**Excerpted data:**
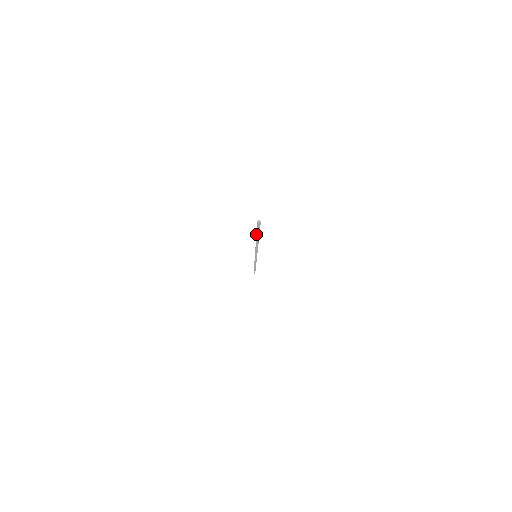
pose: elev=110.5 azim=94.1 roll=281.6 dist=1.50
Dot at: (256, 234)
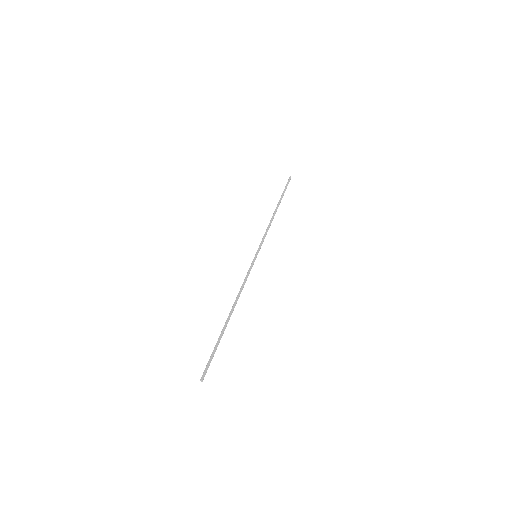
Dot at: (218, 338)
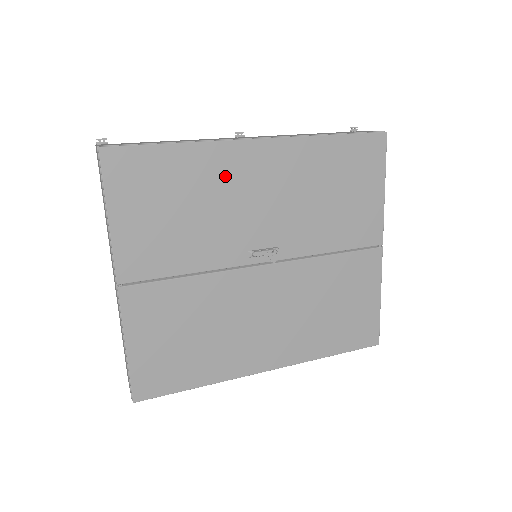
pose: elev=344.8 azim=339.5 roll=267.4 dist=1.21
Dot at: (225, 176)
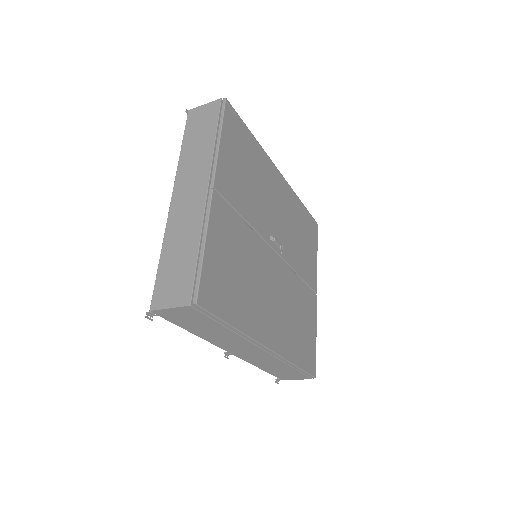
Dot at: (267, 177)
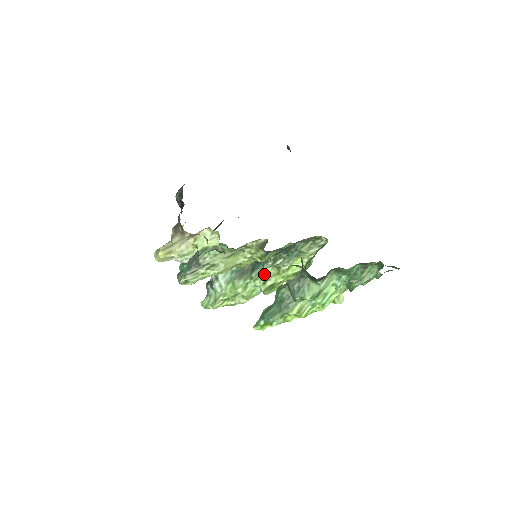
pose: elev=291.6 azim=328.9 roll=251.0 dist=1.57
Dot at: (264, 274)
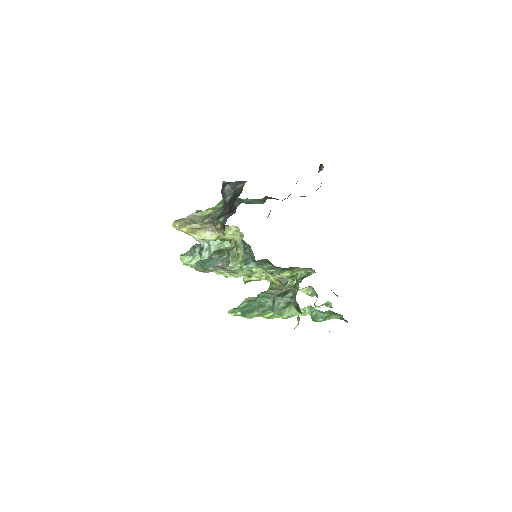
Dot at: (254, 271)
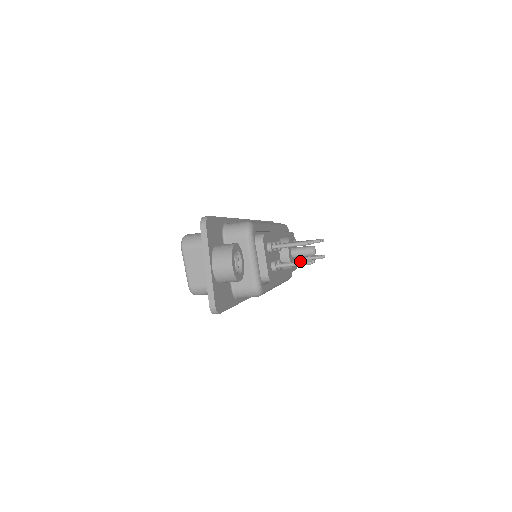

**Written request:** List every line of the data above that contains the string "dist", matching case exactly.

**Exercise output:**
pose: elev=110.5 azim=94.1 roll=281.6 dist=1.50
pose: elev=344.8 azim=339.5 roll=267.4 dist=1.21
pose: elev=291.6 azim=328.9 roll=251.0 dist=1.57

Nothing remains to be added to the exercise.